What Happened with RAEWEAR
- breblaney
- Sep 6, 2023
- 4 min read
What I realized was rather shocking... I never wanted to own a bikini business... I wanted to own a company that empowered women.
The idea for RAEWEAR started coming together at the end of 2019. I had been working in finance for four years, had moved jobs a year prior and once again found myself in a position where I was seeking deeper fulfillment. My dad was and still is an entrepreneur and I have always found myself inspired to build something of my own. I was feeling boxed in and had an innate urge to create.
While I had always been pretty positive about my body, I saw how many women struggled to feel good in their skin and how finding clothes that fit well was a common struggle for many of us.
I had been living by the beach in LA for two years, spending most of my weekends on the sand in bikinis. Having boobs it was a constant struggle to find a bathing suit that I could actually do anything in but lay down. After many bikini returns and much frustration, I decided to make one myself. I took sewing classes in high school so I bought a sewing machine and made my own bikini. It didn’t turn out half bad… and that started me down a path to solve what I saw as a common struggle.
I was motivated by the opportunity to connect and empower women. To help them own who they are, just as they are. Not needing to change or force themselves into “society’s standards” or “society’s sizes” but simply embracing themselves and how they looked regardless of whether they fit into these predefined “boxes”.

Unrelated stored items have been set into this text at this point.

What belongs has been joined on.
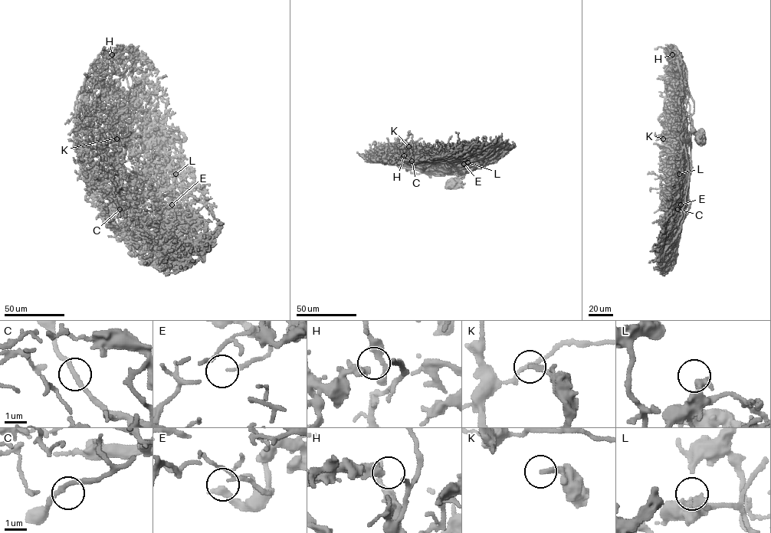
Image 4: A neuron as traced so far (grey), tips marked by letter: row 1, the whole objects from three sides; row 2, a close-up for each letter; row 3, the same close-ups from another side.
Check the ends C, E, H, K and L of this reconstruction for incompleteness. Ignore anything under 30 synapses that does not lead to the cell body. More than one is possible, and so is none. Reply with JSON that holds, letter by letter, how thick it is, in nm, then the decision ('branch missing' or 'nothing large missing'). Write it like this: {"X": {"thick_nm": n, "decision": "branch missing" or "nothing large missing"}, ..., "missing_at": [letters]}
{"C": {"thick_nm": 200, "decision": "nothing large missing"}, "E": {"thick_nm": 140, "decision": "nothing large missing"}, "H": {"thick_nm": 260, "decision": "nothing large missing"}, "K": {"thick_nm": 220, "decision": "nothing large missing"}, "L": {"thick_nm": 420, "decision": "nothing large missing"}, "missing_at": []}

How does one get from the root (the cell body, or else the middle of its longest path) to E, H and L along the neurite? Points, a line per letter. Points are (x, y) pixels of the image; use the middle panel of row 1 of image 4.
E: (454, 184), (460, 174), (451, 174), (465, 173), (466, 161), (464, 164)
H: (454, 184), (460, 174), (411, 173), (401, 163), (405, 158), (401, 159), (399, 154), (404, 155)
L: (454, 184), (460, 175), (454, 173), (469, 171), (472, 165), (474, 165), (467, 162)

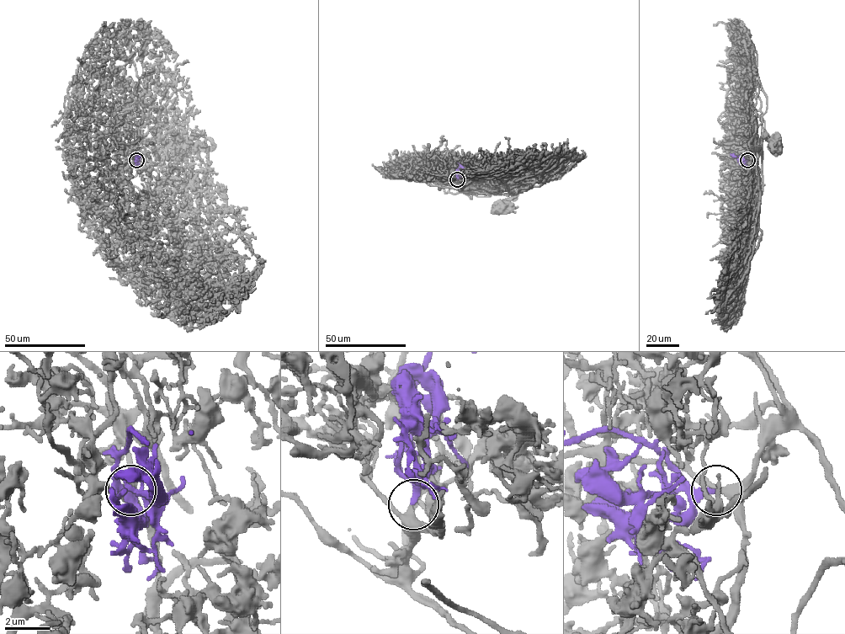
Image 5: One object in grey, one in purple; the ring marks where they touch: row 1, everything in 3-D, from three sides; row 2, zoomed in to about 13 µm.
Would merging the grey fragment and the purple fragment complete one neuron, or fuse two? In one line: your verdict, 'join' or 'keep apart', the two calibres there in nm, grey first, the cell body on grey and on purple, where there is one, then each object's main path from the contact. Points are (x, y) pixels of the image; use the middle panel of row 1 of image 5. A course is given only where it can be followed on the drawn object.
join; calibres 320 and 200 nm; soma grey (502, 208); soma purple none; course grey (457, 179), (457, 185), (463, 190), (512, 194), (504, 208); course purple (457, 179), (459, 164), (458, 162)

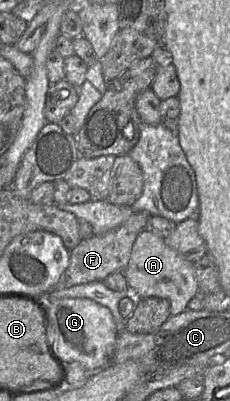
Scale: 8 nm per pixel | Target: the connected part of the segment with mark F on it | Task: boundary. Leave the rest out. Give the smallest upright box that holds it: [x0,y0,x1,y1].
[50,212,150,290]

For two years, I poured my heart and soul into RAEWEAR. I did everything from branding, to sourcing, to pattern making, to manufacturing. I met incredible people. Notably Jenn and Esmeralda who became an integral part of RAEWEAR. I funded it all with my own money. It was truly built from scratch. Michael and I even moved downtown to be closer to the sourcing and manufacturing.
We built a size-less system, an app that would measure your body with two photos and send you a bikini that fit your measurements. The bikinis were sturdy, made of a thin scuba material and could easily double as a workout or going out top. It was pretty cool.
After weathering many delays and the storms of COVID, we launched in May of 2021. We received positive feedback. People loved their suits. I had been promoted in my job in finance. I was traveling more and working around the clock. All summer people would ask me, how’s your bikini business? I’d pause, oddly finding myself a little taken aback and would say it was going well. That I was excited.
I began questioning this pause. What was this feeling? At first, I didn’t know. I tried to ignore it. Yet as the feeling grew stronger and stronger, I knew I had to listen. Not six months into launching, I made the hard decision to pause RAEWEAR. I decided I needed to take a step back, to reevaluate why I was feeling this way.
People thought I was crazy. After pouring my heart, soul, and money into something, why would I pause it so soon after launching?
Crazy or not, I chose to listen to myself.
I dove back deep into my yoga practice. I meditated consistently every day. I took more time to be with Michael, my friends and family, time to simply have fun. And I spent a lot of time alone.
I went on my second transformative trip to Costa Rica. I got dirty. I spent time in nature. I fell deeply back in love with myself. I reconnected with my core and the unshakable sense of my own innate power. I was gifted my personal mantra - OM TAT SAT - awareness embraces eternal truth. And I vowed to never let myself stray far from myself again. I became my #1 priority and I promised myself that I would never let that go. I was blessed with teachers and mentors and the beauty of Ayurveda.
What I realized was rather shocking… I never wanted to own a bikini business. I didn't really care about bikinis. I wanted to own a company that empowered women. One that supercharged their sense of self, that awoke their own innate power. Somehow, along the way, I had lost the connection to my initial motivation. And I realized that while I had written down the why, the purpose of RAEWEAR, I had never fully gotten clear on my own why. How did I define my purpose? Why was I still in finance? How did all of these things connect to one another? So.. I continued to pause and take the time to understand exactly that.
I define my dharma, my purpose, as empowering others to connect to their truth to cultivate harmony in their lives. I believe the greatest gift I can give someone is helping them see the full essence of who they are, their truth, and empowering them to align their life with that place.
While the core essence of RAEWEAR was aligned in many ways, manufacturing swimsuits wasn’t quite it. So, while the bikini chapter has been on pause, it’s now officially closing.